Dallas-area professional drummer and audio post engineer Scottie Richardson contacted studio designer Russ Berger of Russ Berger Design Group (RBDG) to help convert Richardson’s garage into a practice space. One bay of Richardson’s three-car garage was converted into a home studio. However, the location posed several obstacles at the outset.

“The main problem with small rooms like Scottie’s garage,” Berger says, “is that they are usually rendered too dead from the acoustical absorption materials that must be added to control room resonance and locally reacting reflective surfaces.”

To help eliminate this problem, SpaceCouplers (designed and manufactured by pArtScience for Auralex Acoustics) were installed. Two coupled spaces are connected to the volume of the main room by 2×6-foot apertures. Each aperture is filled with three 2×2–foot SpaceCoupler diffusers. These diffusers make the room sound live and enhance the drum sound.

“I was just blown away by what the SpaceCouplers did for the room,” Richardson remarks. “With your eyes closed, you don’t realize it’s a 9×13-foot-square space—you would think you were in a small hall. It’s not dead-sounding; it has air to it. The drums sound great in there.”

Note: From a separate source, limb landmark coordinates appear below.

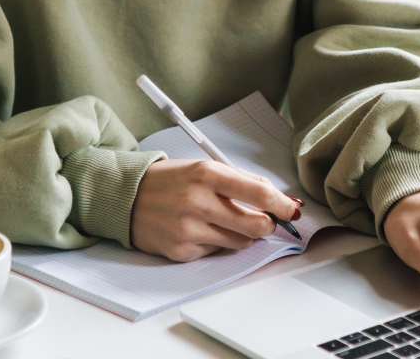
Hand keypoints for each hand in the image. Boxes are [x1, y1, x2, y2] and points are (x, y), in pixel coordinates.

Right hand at [130, 159, 302, 261]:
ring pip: (241, 242)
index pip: (259, 192)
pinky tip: (199, 229)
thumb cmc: (170, 180)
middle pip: (257, 224)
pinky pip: (217, 252)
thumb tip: (279, 198)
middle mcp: (198, 201)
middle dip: (268, 224)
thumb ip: (242, 181)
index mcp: (207, 174)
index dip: (282, 204)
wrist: (126, 197)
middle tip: (265, 220)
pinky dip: (216, 243)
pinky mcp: (181, 251)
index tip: (293, 210)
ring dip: (241, 234)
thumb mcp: (205, 168)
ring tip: (222, 220)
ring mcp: (189, 229)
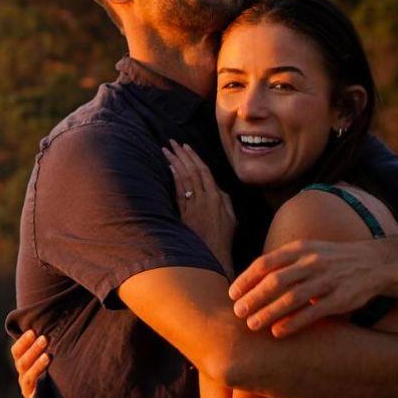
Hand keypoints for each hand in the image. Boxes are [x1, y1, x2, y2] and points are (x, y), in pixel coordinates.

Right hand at [10, 330, 49, 397]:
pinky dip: (41, 383)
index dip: (23, 341)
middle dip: (32, 349)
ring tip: (48, 356)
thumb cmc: (54, 371)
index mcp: (23, 363)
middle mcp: (23, 375)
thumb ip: (45, 344)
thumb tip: (54, 318)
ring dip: (37, 365)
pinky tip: (50, 375)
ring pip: (27, 376)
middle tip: (45, 339)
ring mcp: (28, 388)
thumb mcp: (47, 357)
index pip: (17, 351)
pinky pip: (36, 392)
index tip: (32, 331)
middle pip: (22, 362)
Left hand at [163, 140, 235, 272]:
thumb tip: (217, 187)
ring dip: (174, 163)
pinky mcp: (185, 215)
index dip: (194, 157)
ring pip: (183, 179)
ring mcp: (193, 206)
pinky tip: (168, 169)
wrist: (213, 255)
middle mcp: (205, 199)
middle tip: (171, 142)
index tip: (185, 146)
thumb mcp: (231, 217)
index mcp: (217, 197)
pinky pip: (178, 193)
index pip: (204, 171)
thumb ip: (225, 200)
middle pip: (191, 171)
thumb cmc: (223, 238)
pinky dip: (174, 179)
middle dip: (181, 155)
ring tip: (166, 151)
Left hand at [228, 239, 397, 336]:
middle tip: (237, 312)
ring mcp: (327, 280)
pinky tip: (278, 332)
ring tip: (252, 325)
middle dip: (253, 298)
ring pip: (291, 298)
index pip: (265, 263)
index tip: (232, 294)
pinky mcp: (341, 298)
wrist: (375, 262)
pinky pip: (313, 312)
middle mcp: (312, 262)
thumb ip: (283, 262)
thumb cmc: (332, 260)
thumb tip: (251, 279)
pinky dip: (293, 322)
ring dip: (269, 312)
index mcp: (300, 249)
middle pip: (275, 281)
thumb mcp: (308, 251)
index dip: (247, 280)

Unlike many of RBDG’s typical projects, where the main concern is protection from outside noise, the focus in Richardson’s room was keeping sounds from escaping. The only external noise significant enough to be factored into the design was the air-conditioning compressors located outside along the wall of the room.

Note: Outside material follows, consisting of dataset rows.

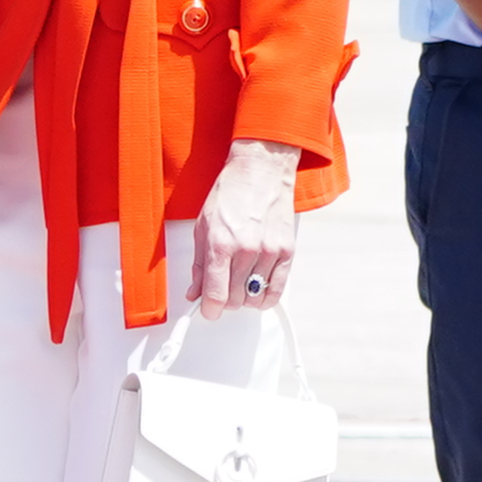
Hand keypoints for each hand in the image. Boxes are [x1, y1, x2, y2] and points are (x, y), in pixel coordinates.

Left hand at [187, 139, 298, 317]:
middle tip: (221, 290)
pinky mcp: (287, 251)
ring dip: (244, 297)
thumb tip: (195, 292)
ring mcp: (269, 251)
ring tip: (238, 284)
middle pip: (234, 299)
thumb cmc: (231, 193)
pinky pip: (276, 290)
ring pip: (254, 298)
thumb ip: (199, 264)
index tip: (208, 310)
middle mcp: (246, 250)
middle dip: (224, 300)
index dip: (209, 309)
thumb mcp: (203, 227)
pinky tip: (256, 290)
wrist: (261, 170)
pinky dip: (265, 297)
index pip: (215, 294)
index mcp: (220, 243)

“There was a concern for noise leakage into the bedroom adjacent to the practice space,” Berger says. “The shell construction and interior walls were designed with appropriate mass and sealed airtight to ensure adequate sound transmission loss.”

During the installation, Berger used 3.0 PCF glass fiberboard covered with acoustically transparent stretched fabric on the walls and ceiling as the primary absorptive treatment. Behind these materials, decoupled wood and multiple layers of drywall were installed to assist in isolating the sound. Wood flooring was laid over a new concrete topping slab to help level the sloped garage floor and enhance the room’s sound quality.

Though the drum room is primarily used as a place to practice and teach, the acoustical design allows the facility to also serve as a recording studio. “After hearing the room’s incredible sound, I invested in some high-quality microphones and preamps,” says Richardson. “I’ve been recording projects for local houses of worship, drum loops and drum programming.”